Segundo pesquisa desenvolvida pela Fundação Perseu Abramo, a cada quatro mães, pelo menos uma já sofreu algum tipo de violência obstétrica no Brasil. Se formos pegar um recorte das áreas periféricas ou de localidades camponesas mais distantes dos grandes centros, essa proporção certamente é maior. Para superar essa realidade tão cruel num momento que deveria ser apenas sublime, o mandato do vereador Fernando Carneiro, do PSOL, aprovou em 2017 a Lei das Doulas, e há cinco anos lutava para aprovar a lei que proíbe a violência obstétrica em Belém. Na última terça, 19, finalmente a casa aprovou tal matéria por unanimidade, e agora o projeto aguarda a sanção do prefeito Edmilson Rodrigues.
Tratar a parturiente de forma agressiva ou submetê-la a humilhação durante o parto; gritar com a gestante a fazendo acreditar que o bebê pode morrer por culpa dela; fazer qualquer procedimento sem o seu consentimento (como a episiotomia sem que seja estritamente necessária); impedir a mãe de ver o filho minutos depois do parto; fazer manobras como a de Kristeller (subir na barriga para expulsar a criança) ou deixar de aplicar anestesia quando a parturiente solicitar são alguns dos vários exemplos de opressão que a gestante pode sofrer na hora de parir.
HISTÓRIAS DE VIOLÊNCIA
A jornalista Leila Cruz sofreu algumas delas.
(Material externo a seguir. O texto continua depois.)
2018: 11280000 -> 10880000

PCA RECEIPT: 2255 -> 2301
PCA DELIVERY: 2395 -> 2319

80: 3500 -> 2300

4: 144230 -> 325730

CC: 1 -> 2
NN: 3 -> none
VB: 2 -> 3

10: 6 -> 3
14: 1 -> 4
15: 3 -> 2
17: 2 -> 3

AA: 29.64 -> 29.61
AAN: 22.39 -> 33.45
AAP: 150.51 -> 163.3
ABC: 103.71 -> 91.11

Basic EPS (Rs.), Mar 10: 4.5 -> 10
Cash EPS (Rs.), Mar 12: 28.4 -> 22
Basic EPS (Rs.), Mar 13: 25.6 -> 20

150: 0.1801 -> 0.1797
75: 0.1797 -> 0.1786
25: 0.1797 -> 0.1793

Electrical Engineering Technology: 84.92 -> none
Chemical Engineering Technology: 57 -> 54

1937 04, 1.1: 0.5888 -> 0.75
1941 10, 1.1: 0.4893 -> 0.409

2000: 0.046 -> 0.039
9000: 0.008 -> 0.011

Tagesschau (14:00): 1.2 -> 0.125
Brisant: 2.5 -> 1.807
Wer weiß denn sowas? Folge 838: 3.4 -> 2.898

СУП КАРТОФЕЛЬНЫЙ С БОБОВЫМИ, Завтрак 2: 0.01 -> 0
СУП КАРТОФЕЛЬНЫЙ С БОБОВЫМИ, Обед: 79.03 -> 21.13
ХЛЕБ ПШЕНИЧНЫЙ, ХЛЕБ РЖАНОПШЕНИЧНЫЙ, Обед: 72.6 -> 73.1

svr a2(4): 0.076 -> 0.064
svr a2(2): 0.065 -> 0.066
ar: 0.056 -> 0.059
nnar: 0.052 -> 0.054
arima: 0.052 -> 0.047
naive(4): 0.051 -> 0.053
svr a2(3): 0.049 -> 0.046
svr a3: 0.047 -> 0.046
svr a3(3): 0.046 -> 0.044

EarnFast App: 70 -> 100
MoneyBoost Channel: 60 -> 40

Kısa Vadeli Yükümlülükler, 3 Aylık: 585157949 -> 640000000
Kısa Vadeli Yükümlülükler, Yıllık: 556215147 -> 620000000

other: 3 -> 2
Jovem sem conhecimento dos próprios direitos, ela foi destratada por uma técnica em enfermagem após dar à luz, quando queria informações sobre a filha. “Eu esperava que ela, por ser mulher, tivesse mais empatia com a minha condição”, pondera Leila. Situação que certamente seria bem diferente se ela estivesse acompanhada por alguém de confiança, ou uma doula, como as citadas leis garantem.
Já a assistente social Mariza Silva, no parto do segundo filho, viveu horas de terror e de abandono numa sala, em que mal podia gemer de dor, sob pena de ganhar bronca de uma técnica em enfermagem, que a tratou mal e negou atendimento nas vezes que a parturiente pedira apoio. Após a madrugada de sofrimento, no raiar do dia um médico finalmente entrou na sala onde ela desfalecia, quando, já quase sem forças, a paciente conseguiu pedir socorro. O médico de imediato percebeu a gravidade da situação, e realizou o parto imediatamente, mas com atraso que gerou consequências cruéis. Mariza precisou ficar duas semanas internadas, e o filho, após várias semanas na UTI, não resistiu e faleceu.
“Depois que o meu filho morreu, não tive nem forças para registrar um Boletim de Ocorrência contra aquela mulher, mesmo porque eu era leiga sobre os meus direitos”, relata Mariza. Segundo ela, é lamentável que profissionais da saúde, que têm como principal atribuição cuidar da vida, neguem direitos nessa hora tão delicada, por isso ela parabeniza o vereador Fernando Carneiro pela aprovação da lei, que é mais um instrumento para garantir que histórias como essas não mais se repitam.